■ Directions for this task
Wherever the word "number" turns up in a line of the entries, copy that line.

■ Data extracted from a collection
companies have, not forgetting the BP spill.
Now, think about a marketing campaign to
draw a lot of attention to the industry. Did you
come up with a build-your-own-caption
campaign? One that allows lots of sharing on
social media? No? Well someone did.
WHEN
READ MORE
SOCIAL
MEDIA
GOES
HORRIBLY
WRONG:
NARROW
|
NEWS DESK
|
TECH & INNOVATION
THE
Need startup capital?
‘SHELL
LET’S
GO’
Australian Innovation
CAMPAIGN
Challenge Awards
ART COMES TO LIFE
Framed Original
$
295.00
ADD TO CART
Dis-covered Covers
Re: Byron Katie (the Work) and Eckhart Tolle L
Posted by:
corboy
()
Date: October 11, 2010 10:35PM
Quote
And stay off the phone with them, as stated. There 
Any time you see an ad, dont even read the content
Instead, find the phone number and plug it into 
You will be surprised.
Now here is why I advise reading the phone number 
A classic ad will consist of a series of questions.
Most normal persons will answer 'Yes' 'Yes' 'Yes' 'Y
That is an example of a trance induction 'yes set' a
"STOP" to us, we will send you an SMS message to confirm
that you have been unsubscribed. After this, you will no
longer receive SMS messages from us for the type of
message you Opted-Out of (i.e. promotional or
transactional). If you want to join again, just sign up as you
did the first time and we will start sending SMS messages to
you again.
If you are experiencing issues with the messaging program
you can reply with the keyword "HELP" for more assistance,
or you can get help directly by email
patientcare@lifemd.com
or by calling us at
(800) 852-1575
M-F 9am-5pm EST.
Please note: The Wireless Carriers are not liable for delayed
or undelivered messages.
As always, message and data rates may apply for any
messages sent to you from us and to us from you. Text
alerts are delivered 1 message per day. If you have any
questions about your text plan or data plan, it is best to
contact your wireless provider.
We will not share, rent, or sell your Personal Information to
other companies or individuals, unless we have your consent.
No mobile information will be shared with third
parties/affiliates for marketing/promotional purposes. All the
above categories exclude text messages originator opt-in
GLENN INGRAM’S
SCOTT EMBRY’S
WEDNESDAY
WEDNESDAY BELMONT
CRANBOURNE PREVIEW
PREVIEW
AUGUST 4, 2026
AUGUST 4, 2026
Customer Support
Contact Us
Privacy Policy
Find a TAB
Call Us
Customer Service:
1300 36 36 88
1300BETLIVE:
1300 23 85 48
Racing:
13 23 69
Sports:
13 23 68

---

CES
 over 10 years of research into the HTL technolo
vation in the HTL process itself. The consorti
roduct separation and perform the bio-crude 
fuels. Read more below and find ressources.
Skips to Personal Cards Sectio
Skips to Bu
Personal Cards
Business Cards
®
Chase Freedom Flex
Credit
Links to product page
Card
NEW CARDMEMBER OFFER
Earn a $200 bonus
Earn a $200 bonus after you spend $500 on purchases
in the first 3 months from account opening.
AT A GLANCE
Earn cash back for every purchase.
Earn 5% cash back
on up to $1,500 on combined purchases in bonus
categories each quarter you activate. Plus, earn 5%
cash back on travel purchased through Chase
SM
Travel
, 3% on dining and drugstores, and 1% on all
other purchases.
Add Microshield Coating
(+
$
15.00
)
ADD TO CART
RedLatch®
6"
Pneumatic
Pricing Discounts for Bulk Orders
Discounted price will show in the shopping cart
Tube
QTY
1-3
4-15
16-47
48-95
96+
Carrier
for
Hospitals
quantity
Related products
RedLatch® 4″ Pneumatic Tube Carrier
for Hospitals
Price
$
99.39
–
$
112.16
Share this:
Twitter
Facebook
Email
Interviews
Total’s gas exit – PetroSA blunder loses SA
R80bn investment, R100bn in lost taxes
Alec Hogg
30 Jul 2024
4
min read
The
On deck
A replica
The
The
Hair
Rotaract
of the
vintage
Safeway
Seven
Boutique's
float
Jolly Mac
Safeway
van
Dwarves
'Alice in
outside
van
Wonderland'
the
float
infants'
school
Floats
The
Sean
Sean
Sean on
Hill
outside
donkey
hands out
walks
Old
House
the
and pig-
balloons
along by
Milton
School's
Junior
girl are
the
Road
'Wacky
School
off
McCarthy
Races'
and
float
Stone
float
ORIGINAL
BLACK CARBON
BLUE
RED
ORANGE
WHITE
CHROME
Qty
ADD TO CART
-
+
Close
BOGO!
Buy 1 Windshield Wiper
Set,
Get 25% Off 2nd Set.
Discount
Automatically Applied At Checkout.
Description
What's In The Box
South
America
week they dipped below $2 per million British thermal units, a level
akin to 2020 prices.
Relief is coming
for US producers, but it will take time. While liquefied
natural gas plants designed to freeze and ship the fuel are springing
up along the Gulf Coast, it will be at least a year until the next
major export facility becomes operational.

■ Response
Instead, find the phone number and plug it into 
Now here is why I advise reading the phone number 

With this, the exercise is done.